A visão de imponentes geleiras pode levar à idéia equivocada de que a vida está (semi)permanentemente congelada nas calotas ártica e antártica. Ledo engano que se desfaz com a resposta à pergunta: ?Se o ser vivo é mais do que 3/4 de água, porque os peixes antárticos não congelam nas temperaturas subzero??. A resposta foi descoberta por uma dupla oriental da Universidade de Illinois (Chi-Hing Cheng e Liangbiao Cheng) financiado pela National Science Foundation (NSF) no início dos anos 70 e se trata de uma glicoproteína.
Este tipo de biomolécula conjuga covalentemente (união química forte) dois grupos de moléculas com propriedades químicas e fisiológicas normalmente bem distintas quando examinadas isoladamente: proteínas e carboidratos. O tal componente anticongelante, presente na circulação dos peixes, simplesmente impede que as moléculas de água transitem do estado líquido para o sólido.
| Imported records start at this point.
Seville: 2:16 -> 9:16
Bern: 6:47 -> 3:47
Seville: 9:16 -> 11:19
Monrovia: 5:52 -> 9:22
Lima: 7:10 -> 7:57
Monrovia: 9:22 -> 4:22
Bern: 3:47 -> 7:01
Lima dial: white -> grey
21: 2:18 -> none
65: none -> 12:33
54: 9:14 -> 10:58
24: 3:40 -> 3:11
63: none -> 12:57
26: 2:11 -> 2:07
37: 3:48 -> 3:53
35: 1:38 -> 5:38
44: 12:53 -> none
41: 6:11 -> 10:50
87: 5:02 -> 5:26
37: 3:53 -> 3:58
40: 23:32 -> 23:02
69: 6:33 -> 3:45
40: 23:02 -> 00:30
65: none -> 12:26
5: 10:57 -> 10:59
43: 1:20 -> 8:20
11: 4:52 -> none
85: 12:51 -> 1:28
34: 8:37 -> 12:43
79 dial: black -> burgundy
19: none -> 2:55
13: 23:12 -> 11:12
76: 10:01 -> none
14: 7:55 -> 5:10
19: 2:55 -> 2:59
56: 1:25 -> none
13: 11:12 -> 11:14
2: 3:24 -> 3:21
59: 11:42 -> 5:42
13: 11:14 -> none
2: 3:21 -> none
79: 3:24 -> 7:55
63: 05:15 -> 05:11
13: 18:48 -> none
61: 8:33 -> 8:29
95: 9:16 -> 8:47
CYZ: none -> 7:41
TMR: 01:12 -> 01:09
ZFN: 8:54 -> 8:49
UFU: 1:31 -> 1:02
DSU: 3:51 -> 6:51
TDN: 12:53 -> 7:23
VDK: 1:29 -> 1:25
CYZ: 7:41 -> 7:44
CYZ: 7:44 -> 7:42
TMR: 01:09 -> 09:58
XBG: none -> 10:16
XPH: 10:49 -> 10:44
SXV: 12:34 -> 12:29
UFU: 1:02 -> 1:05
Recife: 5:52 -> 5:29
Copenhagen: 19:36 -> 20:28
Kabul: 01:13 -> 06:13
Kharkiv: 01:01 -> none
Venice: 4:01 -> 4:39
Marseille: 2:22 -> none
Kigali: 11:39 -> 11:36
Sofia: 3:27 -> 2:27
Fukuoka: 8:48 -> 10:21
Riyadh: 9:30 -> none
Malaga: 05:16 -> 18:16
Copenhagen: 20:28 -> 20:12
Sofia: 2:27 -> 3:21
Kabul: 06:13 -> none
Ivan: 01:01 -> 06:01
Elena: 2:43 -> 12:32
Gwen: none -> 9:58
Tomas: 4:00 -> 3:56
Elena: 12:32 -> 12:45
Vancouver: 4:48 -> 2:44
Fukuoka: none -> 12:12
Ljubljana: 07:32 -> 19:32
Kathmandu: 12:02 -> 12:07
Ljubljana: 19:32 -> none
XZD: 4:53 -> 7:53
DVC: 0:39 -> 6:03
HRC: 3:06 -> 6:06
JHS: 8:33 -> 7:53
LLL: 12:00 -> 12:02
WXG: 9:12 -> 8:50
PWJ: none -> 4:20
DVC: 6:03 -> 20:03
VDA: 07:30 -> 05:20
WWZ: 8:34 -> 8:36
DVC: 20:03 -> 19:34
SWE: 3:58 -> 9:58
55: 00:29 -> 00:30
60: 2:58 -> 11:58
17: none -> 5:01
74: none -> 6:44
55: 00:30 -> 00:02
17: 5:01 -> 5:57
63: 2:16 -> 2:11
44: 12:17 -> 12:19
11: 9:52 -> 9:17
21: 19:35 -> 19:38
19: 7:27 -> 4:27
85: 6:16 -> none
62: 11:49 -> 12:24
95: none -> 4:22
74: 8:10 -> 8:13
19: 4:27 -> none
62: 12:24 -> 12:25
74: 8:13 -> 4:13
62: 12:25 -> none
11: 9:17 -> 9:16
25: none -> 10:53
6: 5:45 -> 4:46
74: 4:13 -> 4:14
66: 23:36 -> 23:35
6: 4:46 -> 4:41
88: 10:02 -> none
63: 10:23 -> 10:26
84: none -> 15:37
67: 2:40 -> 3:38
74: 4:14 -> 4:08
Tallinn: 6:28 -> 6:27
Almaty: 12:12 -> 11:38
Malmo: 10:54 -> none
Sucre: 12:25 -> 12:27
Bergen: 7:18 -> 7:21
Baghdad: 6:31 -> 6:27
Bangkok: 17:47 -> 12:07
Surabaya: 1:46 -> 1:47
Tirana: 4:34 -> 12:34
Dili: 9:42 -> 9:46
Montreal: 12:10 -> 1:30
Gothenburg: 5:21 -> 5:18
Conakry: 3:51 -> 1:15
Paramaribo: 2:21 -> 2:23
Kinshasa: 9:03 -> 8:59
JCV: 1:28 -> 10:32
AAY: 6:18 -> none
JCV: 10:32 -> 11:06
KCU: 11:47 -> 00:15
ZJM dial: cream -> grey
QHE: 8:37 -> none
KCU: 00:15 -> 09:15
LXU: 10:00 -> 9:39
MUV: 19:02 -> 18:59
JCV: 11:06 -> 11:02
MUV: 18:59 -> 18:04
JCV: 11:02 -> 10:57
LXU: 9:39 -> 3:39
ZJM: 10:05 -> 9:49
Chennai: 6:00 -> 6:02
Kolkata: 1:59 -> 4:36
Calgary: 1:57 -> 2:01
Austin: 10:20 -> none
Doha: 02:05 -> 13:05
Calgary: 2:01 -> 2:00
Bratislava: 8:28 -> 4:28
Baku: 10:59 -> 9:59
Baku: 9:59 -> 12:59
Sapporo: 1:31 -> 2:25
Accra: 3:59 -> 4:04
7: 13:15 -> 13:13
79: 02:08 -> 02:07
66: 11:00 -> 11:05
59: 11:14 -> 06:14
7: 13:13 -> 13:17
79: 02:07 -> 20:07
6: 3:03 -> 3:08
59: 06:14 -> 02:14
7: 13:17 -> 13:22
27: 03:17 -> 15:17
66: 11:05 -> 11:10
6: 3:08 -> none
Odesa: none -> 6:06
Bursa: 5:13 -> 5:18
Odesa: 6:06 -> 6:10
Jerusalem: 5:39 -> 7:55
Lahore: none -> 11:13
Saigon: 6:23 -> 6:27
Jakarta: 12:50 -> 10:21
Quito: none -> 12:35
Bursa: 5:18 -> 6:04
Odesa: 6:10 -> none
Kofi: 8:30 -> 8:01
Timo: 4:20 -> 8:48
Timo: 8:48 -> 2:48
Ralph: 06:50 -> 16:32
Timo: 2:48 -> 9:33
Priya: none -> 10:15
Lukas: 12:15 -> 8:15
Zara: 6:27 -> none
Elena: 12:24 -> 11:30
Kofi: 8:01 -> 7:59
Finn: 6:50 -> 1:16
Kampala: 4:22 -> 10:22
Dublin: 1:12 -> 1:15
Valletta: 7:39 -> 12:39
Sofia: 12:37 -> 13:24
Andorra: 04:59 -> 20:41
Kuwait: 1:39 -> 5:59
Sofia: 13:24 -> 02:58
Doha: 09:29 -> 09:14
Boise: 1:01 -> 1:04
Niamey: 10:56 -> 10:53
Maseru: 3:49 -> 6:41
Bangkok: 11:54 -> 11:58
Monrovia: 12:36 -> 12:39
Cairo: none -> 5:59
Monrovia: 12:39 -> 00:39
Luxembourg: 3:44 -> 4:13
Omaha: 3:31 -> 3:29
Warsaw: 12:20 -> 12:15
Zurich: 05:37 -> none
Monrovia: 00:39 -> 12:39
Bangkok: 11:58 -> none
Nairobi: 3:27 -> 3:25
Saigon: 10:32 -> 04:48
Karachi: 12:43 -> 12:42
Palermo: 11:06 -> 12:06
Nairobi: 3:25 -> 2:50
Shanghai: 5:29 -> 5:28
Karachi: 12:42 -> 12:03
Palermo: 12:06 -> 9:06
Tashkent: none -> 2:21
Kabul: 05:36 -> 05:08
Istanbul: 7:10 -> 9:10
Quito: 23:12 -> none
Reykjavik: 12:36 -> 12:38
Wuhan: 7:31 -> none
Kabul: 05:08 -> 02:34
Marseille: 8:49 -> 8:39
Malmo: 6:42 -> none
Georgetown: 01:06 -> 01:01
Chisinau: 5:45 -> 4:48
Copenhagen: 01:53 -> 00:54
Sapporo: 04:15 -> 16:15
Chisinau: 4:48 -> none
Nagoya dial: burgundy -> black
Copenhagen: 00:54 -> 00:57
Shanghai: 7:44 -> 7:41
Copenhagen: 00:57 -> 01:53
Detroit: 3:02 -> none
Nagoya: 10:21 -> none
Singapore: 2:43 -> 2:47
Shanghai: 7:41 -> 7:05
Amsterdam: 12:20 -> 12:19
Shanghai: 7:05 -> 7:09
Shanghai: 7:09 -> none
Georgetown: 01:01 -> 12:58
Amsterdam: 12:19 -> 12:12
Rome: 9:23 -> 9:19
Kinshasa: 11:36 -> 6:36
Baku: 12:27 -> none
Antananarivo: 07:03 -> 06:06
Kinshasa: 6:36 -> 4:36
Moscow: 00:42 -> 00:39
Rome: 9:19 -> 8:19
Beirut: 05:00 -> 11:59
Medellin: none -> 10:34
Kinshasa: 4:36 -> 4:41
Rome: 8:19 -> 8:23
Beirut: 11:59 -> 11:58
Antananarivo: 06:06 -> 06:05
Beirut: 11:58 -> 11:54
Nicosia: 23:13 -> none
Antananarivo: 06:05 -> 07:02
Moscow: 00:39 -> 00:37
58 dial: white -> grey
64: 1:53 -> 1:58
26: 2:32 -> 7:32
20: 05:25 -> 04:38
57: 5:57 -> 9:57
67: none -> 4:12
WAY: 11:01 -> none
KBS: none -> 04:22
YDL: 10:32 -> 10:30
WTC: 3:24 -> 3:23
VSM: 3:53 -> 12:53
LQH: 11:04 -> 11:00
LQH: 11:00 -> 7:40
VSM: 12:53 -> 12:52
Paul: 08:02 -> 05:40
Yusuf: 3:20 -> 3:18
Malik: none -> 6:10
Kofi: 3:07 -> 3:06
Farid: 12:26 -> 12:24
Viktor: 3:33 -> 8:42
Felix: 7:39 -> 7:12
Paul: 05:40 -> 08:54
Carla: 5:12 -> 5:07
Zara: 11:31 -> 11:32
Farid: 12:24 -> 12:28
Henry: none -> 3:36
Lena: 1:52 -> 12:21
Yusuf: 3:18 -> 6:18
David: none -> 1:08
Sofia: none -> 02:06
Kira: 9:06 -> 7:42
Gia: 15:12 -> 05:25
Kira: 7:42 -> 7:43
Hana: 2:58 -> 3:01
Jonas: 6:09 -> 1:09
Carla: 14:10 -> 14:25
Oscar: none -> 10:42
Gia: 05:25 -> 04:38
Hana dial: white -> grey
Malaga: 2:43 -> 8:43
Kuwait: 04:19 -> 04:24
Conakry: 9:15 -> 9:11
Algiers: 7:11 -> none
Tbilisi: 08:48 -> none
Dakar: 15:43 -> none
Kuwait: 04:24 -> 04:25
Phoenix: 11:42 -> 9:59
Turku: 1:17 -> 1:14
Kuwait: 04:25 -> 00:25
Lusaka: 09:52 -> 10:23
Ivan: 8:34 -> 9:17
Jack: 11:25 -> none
As potenciais aplicações vão desde sorvetes mais macios passando por proteção de plantas subtropciais contra geadas e finalizando em preservação de órgãos para transplantes.
Um outro isolado antártico de grande interesse industrial foi a levedura Candida antarctica obtida do Lago Wanda e que é fonte de duas enzimas lipolíticas, as lípases A e B, capazes, na presença de água, de hidrolisar uma série extensa de óleos e gorduras, mas as quais, na ausência de água, são capazes do trabalho reverso, ou seja, ?juntar? ácidos graxos e álcoois para produzir uma gama ainda mais imensa de novos produtos. Dois exemplos são as sínteses de furanonas que emprestam aos alimentos um sabor doce-frutado (patente japonesa) e a separação dos isômeros do Ibuprofen (analgésico, antifebril e antiinflamatório), já que apenas um deles interessa à indústria farmacêutica (patente canadense).
Uma terceira riqueza natural obtida no continente antártico e mais precisamente no sopé de um glaciar na Ilha do Rei George foi a bactéria Pseudoalteromonas antarctica NF que naturalmente excreta um exopolímero de natureza glicoprotêica contendo entre 8 a 14% de carboidrato. É o mecanismo molecular encontrado pela bactéria para resistir à intempérie ambiental e evitar o autocongelamento em função das baixíssimas temperaturas. Ocorreu à equipe dos descobridores espanhóis que tal glicoproteína pudesse ser explorada para fins cosméticos epidérmicos, o que efetivamente se deu e acabou gerando uma patente concedida em 2002. Este novo insumo ?cosmecêutico? é explorado pela empresa catalã Lipotec sob a marca registrada Antarcticine. Uma propriedade relevante dos cremes formulados à base desta glicoproteína é sua capacidade de se espalhar uniformememente sobre a pele protegendo-a de ressecamento e portanto também do enrugamento.
No caso de epiderme enrugada submetida a um tratamento por um mês, o grau de alisamento estimado por microscopia confocal foi de cerca de 40%. Em outro experimento em que se trabalhou com um modelo que simula a pele humana (camadas de queratinócitos e de fibroblastos, tecidos que biossintetizam respectivamente as proteínas mais básicas da epiderme, queratina e colágeno) a estimativa foi de que a biossíntese de colágeno do tipo I experimentou um incremento maior do que 100% mesmo na dose mais reduzida de apenas 1 nanograma de glicoproteína / mL de camada ensaiada. Um ensaio paralelo com pele reconstituída e monitoramento com electroforese indicou que uma terceira proteína de importância dérmica, a elastina, experimentou um incremento de 17%. Também foi comprovada a ação revitalizante após uma injúria dérmica simulada in vitro ou seja a capacidade cicatrizante da glicoproteína sobre a ferida provocada. A parceria biotecnológica entre uma empresa privada (Lipotec) e a academia (no caso o Departamento de Microbiologia da Faculdade de Farmácia da Universidade de Barcelona) é que viabilizou o empreendimento industrial e comercial da Antarcticine. Uma segunda patente espanhola trata da exploração da glicoproteína para a estabilização de liposomas (outra forma farmacêutica de aprisionamento de princípios bioativos em nanoglóbulos de lipídios para maior eficiência de penetração na epiderme).
Outra empresa cosmética espanhola, a Grapaderm, comercializa uma combinação de Antarcticine e de um peptídio (fragmento) da botox ou toxina botulínica (outro instrumento de alisamento de rugas).